Supplied text >>
Mixtape by Aesop Rock
- Released: February 13, 2007
- Genre: Hip hop
- Length: 44:48
- Label: Nike+ Sport Music
- Producer: Aesop Rock

Aesop Rock chronology
| Bazooka Tooth (2003) | All Day: Nike+ Original Run (2007) | None Shall Pass (2007) |

= All Day: Nike+ Original Run =

2007 continuous mix by Aesop Rock

All Day: Nike+ Original Run is an original composition written and produced by Aesop Rock, commissioned by Nike for the Original Run series. It was released exclusively at the iTunes Store on February 13, 2007.

Aesop Rock said, "I wanted to create something that evolved enough that the sound was constantly fresh and attractive, as if the runner were moving through a set of differing cities or landscapes".

Task >> According to the album text, where was All Day: Nike+ Original Run released exclusively? The geolocation records are separate material, unconnected to the album text.

(Stored records)
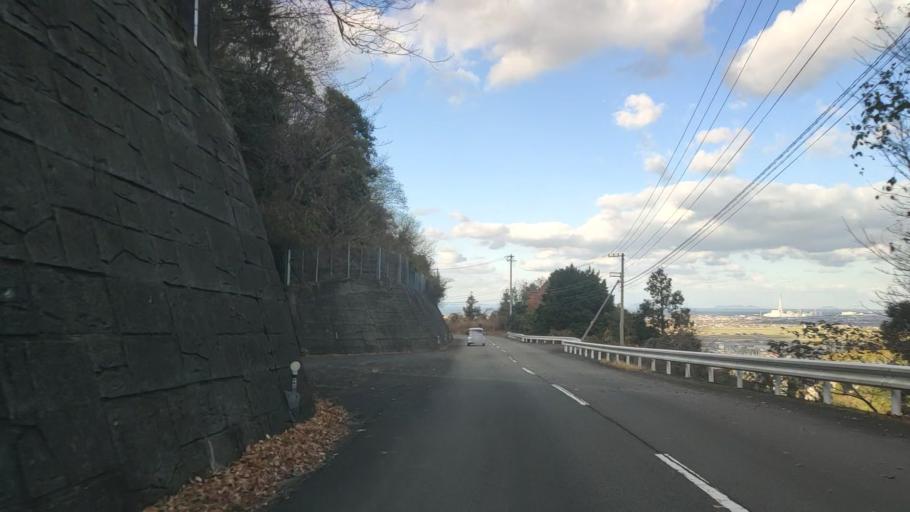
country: JP
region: Ehime
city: Saijo
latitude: 33.8821
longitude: 133.1326
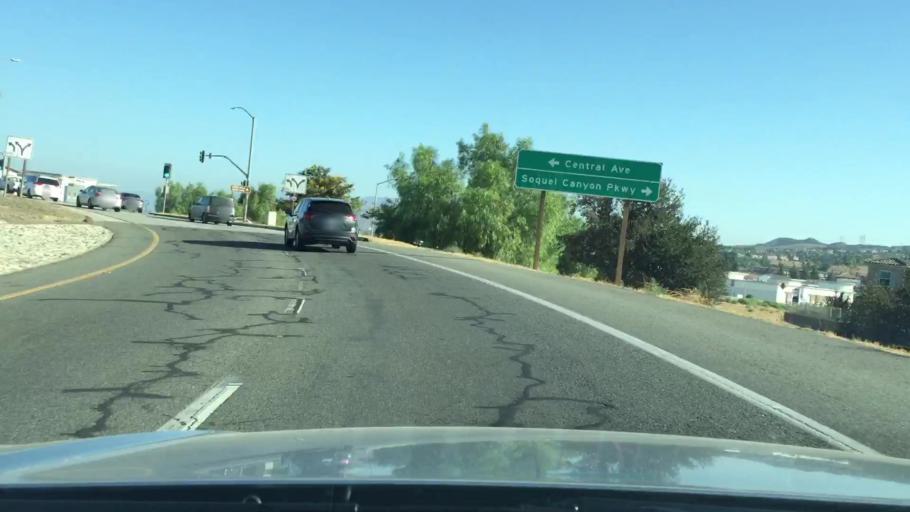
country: US
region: California
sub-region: San Bernardino County
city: Los Serranos
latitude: 33.9676
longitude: -117.6910
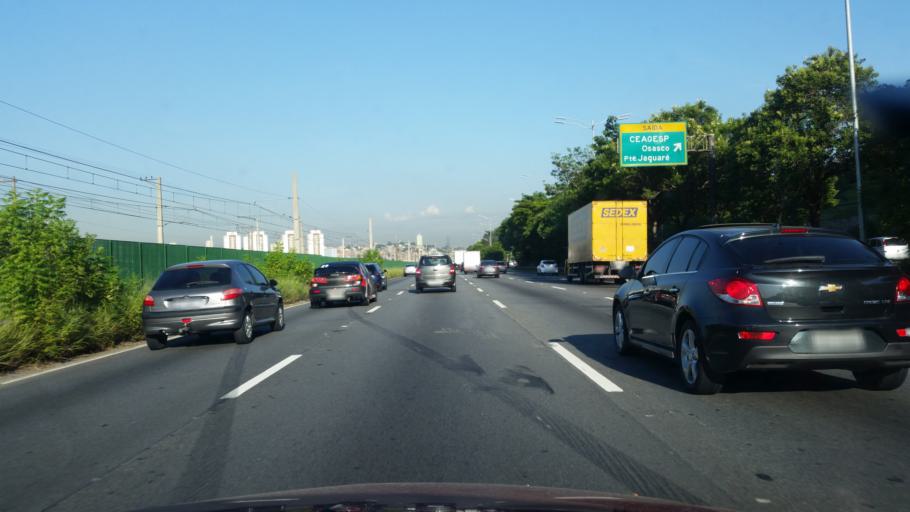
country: BR
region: Sao Paulo
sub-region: Osasco
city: Osasco
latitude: -23.5521
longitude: -46.7226
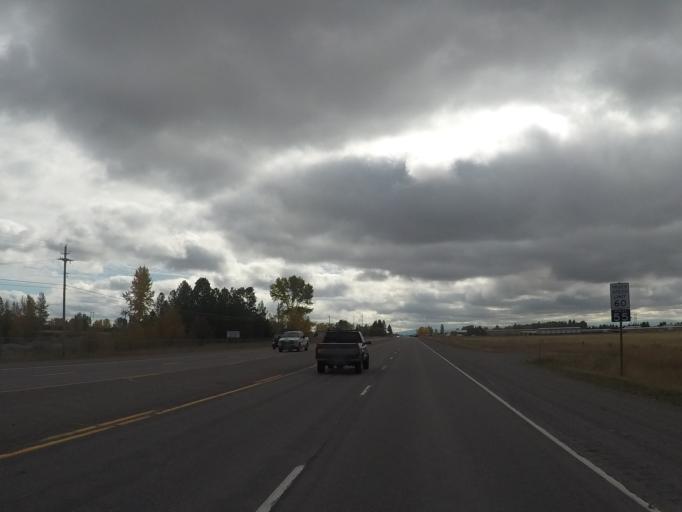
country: US
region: Montana
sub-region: Flathead County
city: Columbia Falls
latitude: 48.3676
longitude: -114.2410
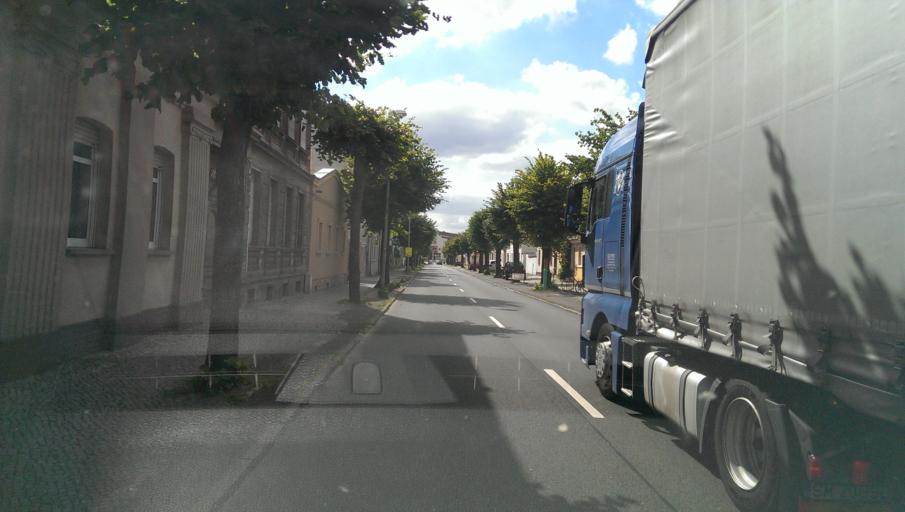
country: DE
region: Saxony-Anhalt
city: Coswig
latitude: 51.8858
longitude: 12.4554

Result for this task >> It was released exclusively at the iTunes Store.